I know you haven’t mentioned Musk, but I feel like people get this one wrong for reasons that might be related to our discussion. I’ve seen EAs make statements like “If Musk tried to deliberately optimize for aligning AI, we’d be so much closer to success.” I find that cringy because being good at making a trillion dollars is not the same as being good at steering the world through the (arguably) narrow pinhole where things go well in the space of possible AI-related outcomes. A lot of the ways of making outsized amounts of money involve all kinds of pivots or selling out your values to follow the gradients from superficial incentives that make things worse for everyone in the long run. That’s the primary thing you want to avoid when you want to accomplish some ambitious “far mode” objective (as opposed to easily measurable objectives like shareholder profits). In short, I think good “conventional” CEOs often have good judgment, yes, but also a lot of drive to get people to push ahead, and the latter may be more important to their success than judgment on which exact strategy they start out with. A lot of the ways of making money have easy-to-select good feedback cycles. If you want to tackle a goal like “align AI on the first try,” or “solve complicated geopolitical problem without making it worse,” you need to be able to balance drive (“being good at pushing your allies to do things”) with “making sure you do things right” – and that’s not something where I expect conventionally successful CEOs to have undergone super-strong selection pressure.
- Greg C 12 Nov 2021 12:44 UTC
  5 points
  Parent
  To bypass the argument of whether pure maths talent is what is needed, we should generalise “Terry Tao / world’s best mathematicians” to “anyone a panel of top people in AGI Safety would have on their dream team (who otherwise would be unlikely to work on the problem)”
- Greg C 12 Nov 2021 12:45 UTC
  3 points
  Parent
  Re Musk, his main goal is making a Mars Colony (SpaceX), with lesser goals of reducing climate change (Tesla, Solar City) and aligning AI (OpenAI, FLI).
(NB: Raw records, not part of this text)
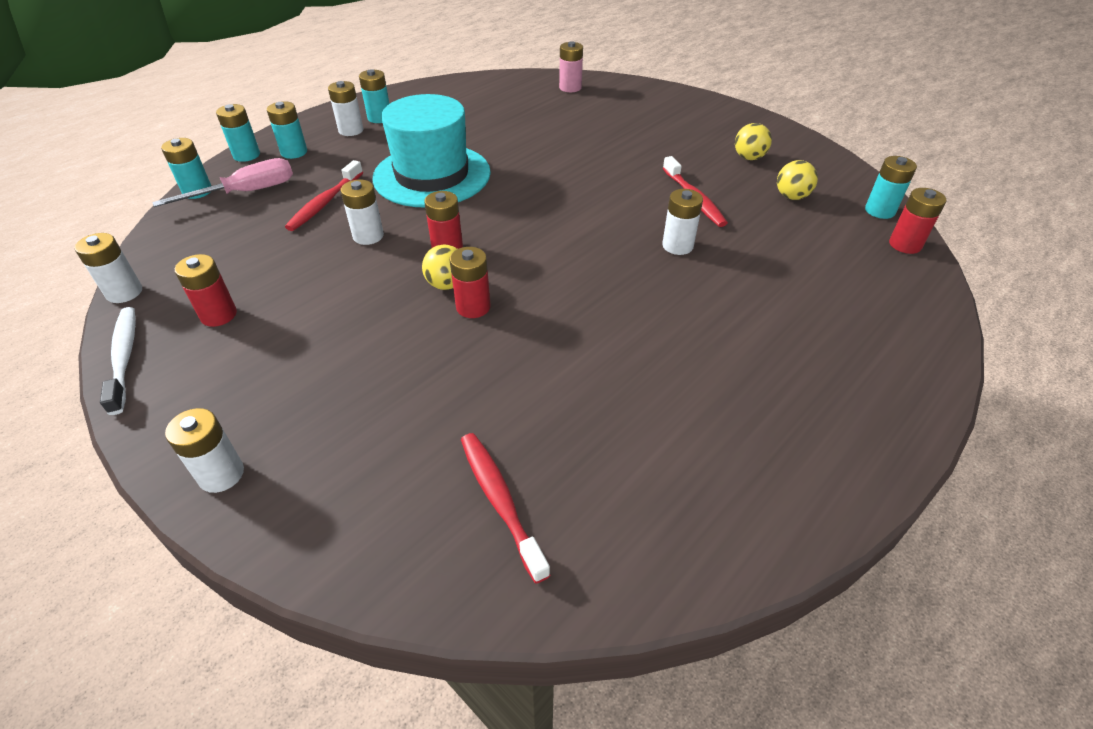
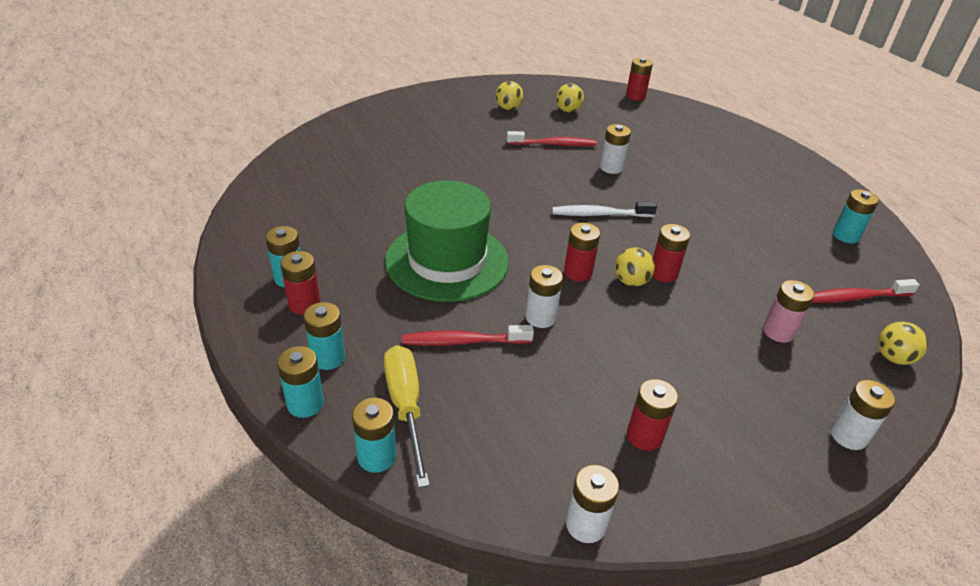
camera: 75 degrees left, 5 degrees down
white toothbrush [100,307,136,415] -> white toothbrush moved to [552,202,657,217]
pink screwdriver [152,158,293,207] -> yellow screwdriver [384,345,430,488]
red toothbrush [285,160,363,231] -> red toothbrush turned 135 degrees clockwise [402,325,534,346]
white battery [328,81,363,136] -> red battery [280,251,320,315]
turquoise hat [372,94,491,207] -> green hat [385,180,509,302]
pink battery [559,41,583,92] -> pink battery moved to [763,280,815,343]
turquoise battery [865,156,917,219] -> turquoise battery moved to [833,189,879,243]
none -> yellow ball [878,322,928,365]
Making a trillion dollars seems like it’s more of a side effect of using engineering and capitalism as the methodology. Lots of his top level goals also involve “making sure you do things right” (i.e. making sure the first SpaceX astronauts don’t die). OpenAI was arguably a mis-step though.
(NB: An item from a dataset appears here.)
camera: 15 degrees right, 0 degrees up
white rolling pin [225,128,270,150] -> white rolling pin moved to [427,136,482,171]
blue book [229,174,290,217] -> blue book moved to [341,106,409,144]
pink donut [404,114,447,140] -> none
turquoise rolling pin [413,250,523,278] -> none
  - Lukas_Gloor 12 Nov 2021 19:44 UTC
    11 points
    Parent
    Did Musk pay research funding for people to figure out whether the best way to eventually establish a Mars colony is by working on space technology as opposed to preventing AI risk / getting AI to colonize Mars for you? My prediction is “no,” which illustrates my point.
    
    Basically all CEOs of public-facing companies like to tell inspiring stories about world-improvement aims, but certainly not all of them prioritize these aims in a dominant sense in their day-to-day thinking. So, observing that people have stated altruistic aims shouldn’t give us all that much information about what actually drives their cognition, i.e., about what aims they can de facto be said to be optimizing for (consciously or subconsciously). Importantly, I think that even if we knew for sure that someone’s stated intentions are “genuine” (which I don’t have any particular reason to doubt in Musk’s example), that still leaves the arguably more important question of “How good is this person at overcoming the ‘Elephant in the Brain’?”
    
    I think that we’re unlikely to get good outcomes unless we place careful emphasis on leadership’s ability to avoid mistakes that might kill the intended long-term impact without being bad from an “appearance of being successful” standpoint.